Higher borrowing rates are likely to hamper home construction in North America, including British Columbia–the first lumber-producing region in the continent poised to reduce production when lumber prices fall.
The Bank of Canada raised the target for its overnight rate by 50bps to 4.25% in its last meeting of 2022, pushing borrowing costs to the highest since 2008. The Federal Reserve also raised the fed funds rate by 50bps to 4.25%-4.5%, pushing borrowing costs to the highest level since 2007.
While large suppliers are reducing output, purchasers are nonetheless concerned about rising interest rates and passing up low-cost supplies, meaning any price recovery is “not going to go very far,” said Russ Taylor, president of global wood market consultant Russ Taylor Global in Vancouver.
Rising interest rates have also pushed mortgage rates to go up, dragging down sales and reining in home price growth while putting a severe dent in homebuilder confidence. According to the most recent US Census Bureau report, new permits for home building fell more than 10% to 1.351 million units in November, the lowest level since June 2020.
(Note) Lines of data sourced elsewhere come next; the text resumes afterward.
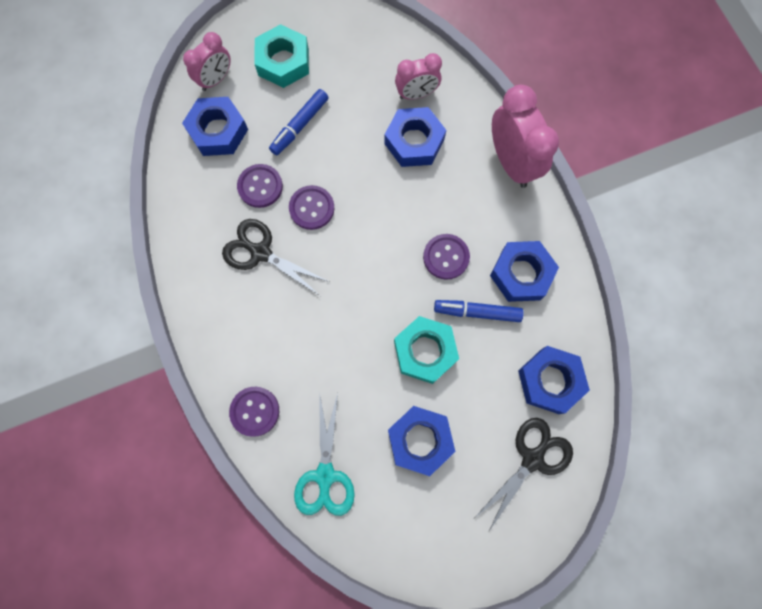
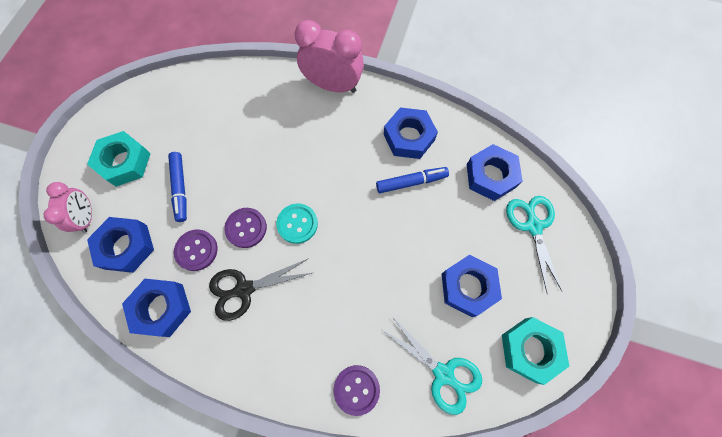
camera: 50 degrees left, 5 degrees down
(351, 246) = (297, 224): none -> turquoise button
(414, 141) = (264, 128): blue nut -> blue nut (161, 308)
(416, 94) = (234, 101): pink clock -> none
(425, 351) = (410, 235): turquoise nut -> turquoise nut (530, 350)
(446, 257) = (359, 171): purple button -> none
(477, 312) = (411, 182): blue marker -> blue marker turned 150 degrees counterclockwise
(532, 459) = (533, 226): black scissors -> turquoise scissors

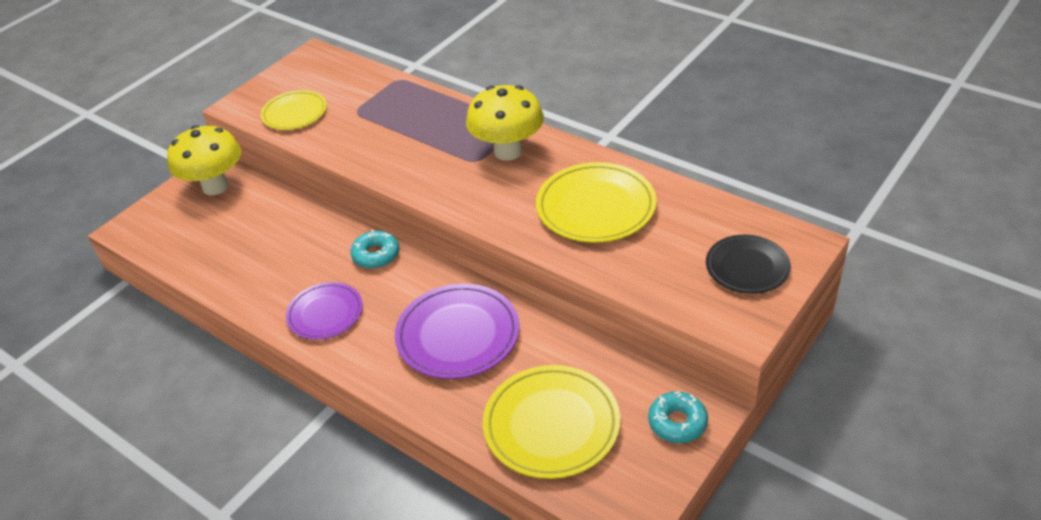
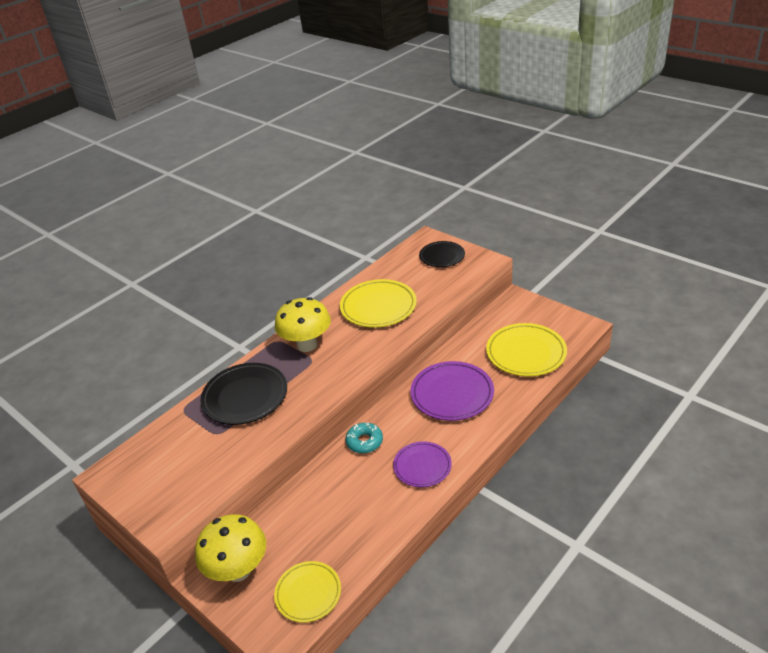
camera: 85 degrees left, 5 degrees down
(294, 113) = (200, 477): yellow plate -> yellow plate (308, 593)
(413, 119) = (245, 397): none -> black plate
(677, 422) = (524, 308): turquoise donut -> none

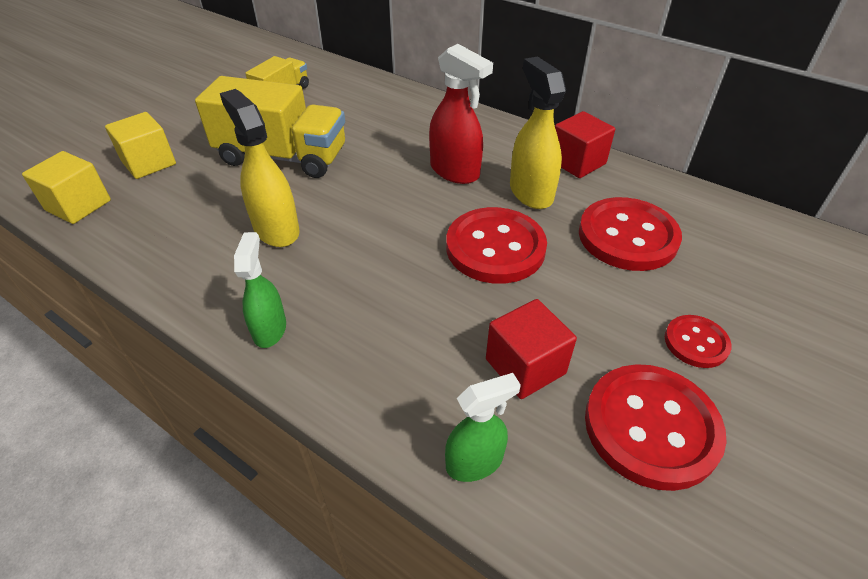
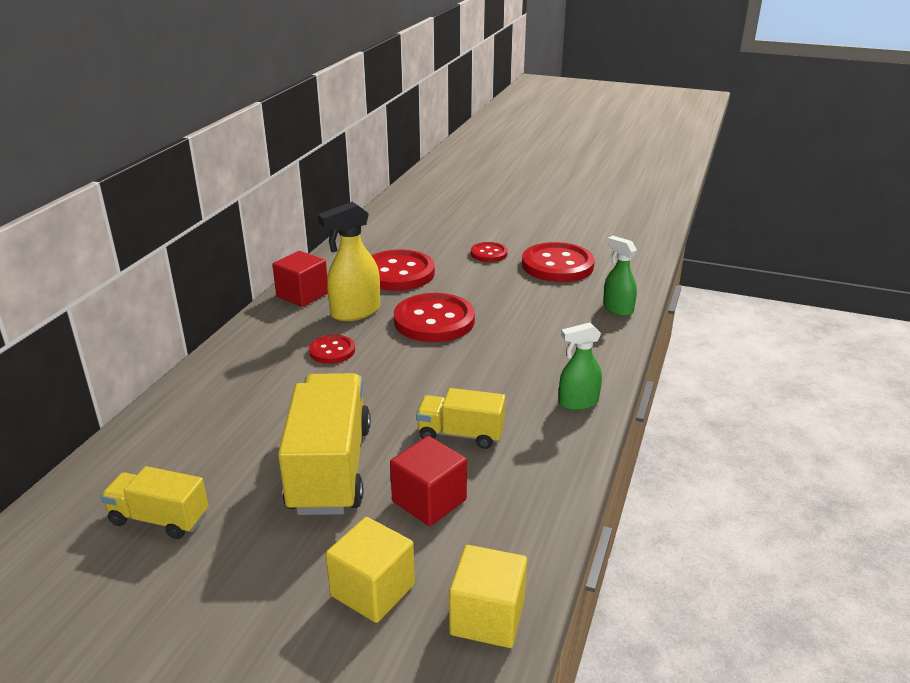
camera: 105 degrees left, 15 degrees down
(276, 229) = (460, 434): yellow spray bottle -> yellow truck
(455, 171) = (332, 351): red spray bottle -> red button
(525, 366) = (541, 300): red cube -> red cube (429, 501)

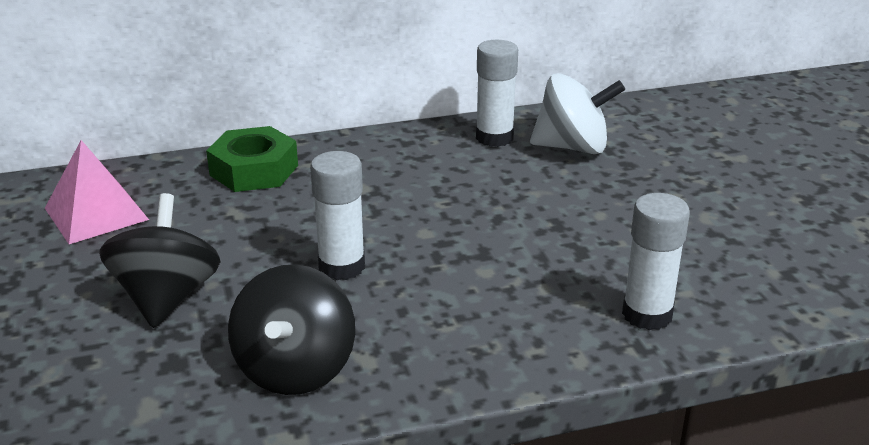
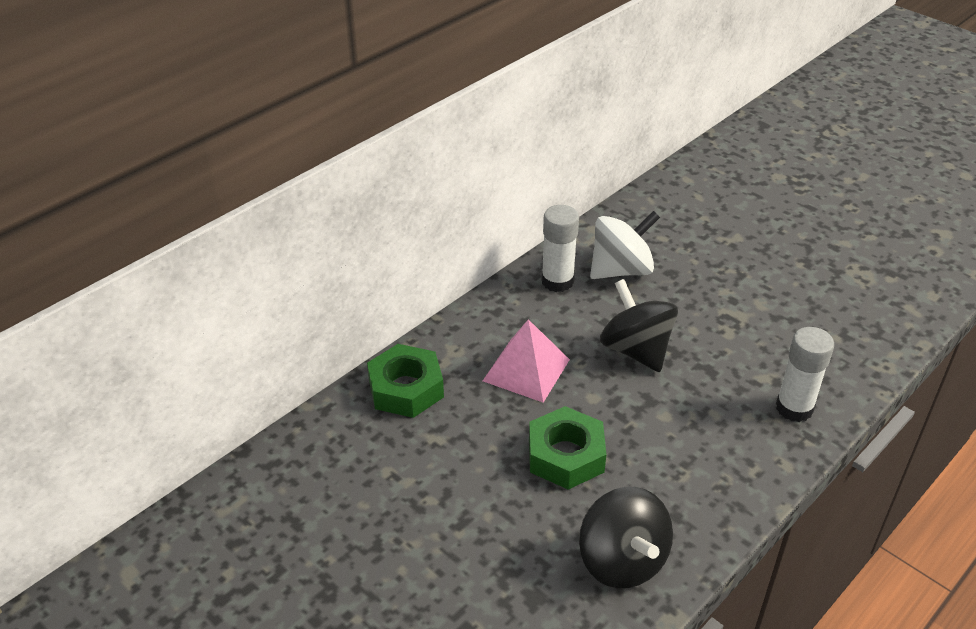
camera: 30 degrees left, 10 degrees up
(96, 213) = (323, 488): pink pyramid -> pink pyramid (526, 370)
(167, 298) = (468, 543): black spinning top -> black spinning top (636, 350)
(341, 266) = (566, 456): white glue stick -> green nut

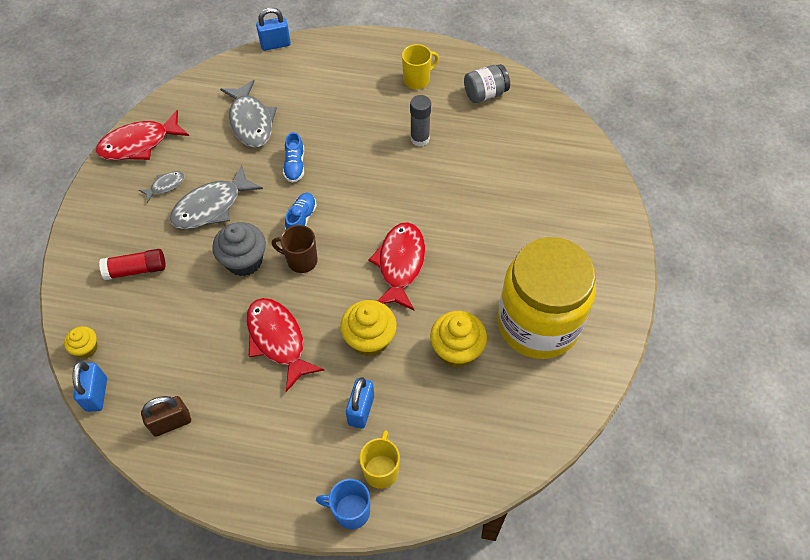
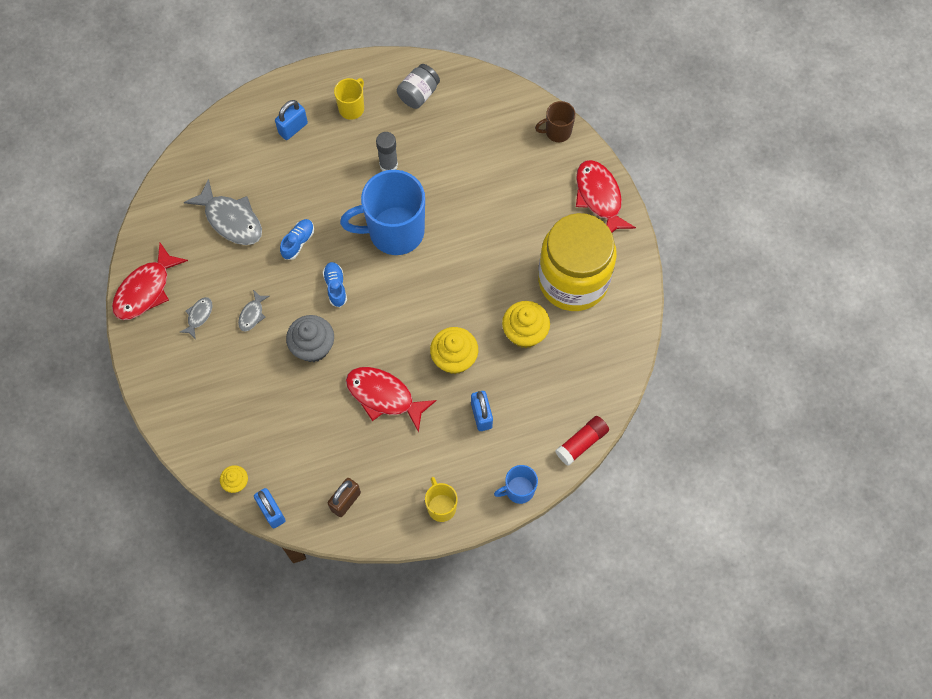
camera: 30 degrees left, 10 degrees up
(136, 270) = (228, 400): red glue stick -> red glue stick (581, 443)
(211, 206) = (252, 314): grey fish -> grey fish, size x0.50
(275, 44) = (200, 132): blue padlock -> blue padlock (293, 128)
(295, 165) = (298, 242): blue shoe -> blue shoe turned 120 degrees counterclockwise
(301, 260) = (359, 323): brown mug -> brown mug (557, 132)
(381, 470) = (522, 450): yellow mug -> yellow mug (441, 506)
(388, 196) = (394, 231): none -> blue mug
(400, 264) = (440, 285): red fish -> red fish (599, 197)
Taylor said that new house starts in the US will be roughly 1.2 million in 2023, down from about 1.55 million in 2022–with one major homebuilder expecting the figure to be just one million.
“This is the second largest homebuilder in the U.S.,” Taylor said. “It sounds like it’s going to be worse than all the forecasters are thinking.”
Forecasters predict that lumber prices will range between $475 and $595 per thousand board feet in 2023. Taylor said the break-even price for most sawmills in B.C. is $450 to $500 per thousand board feet.
“I would say it’s going to be in the high 400s,” Taylor said. “I’m quite pessimistic for the year. I think it’s going to be much better a year from now, but we’re going to have to go through a tough time until we get supply and demand finally balancing out, and that’s going to take some low prices, I think.”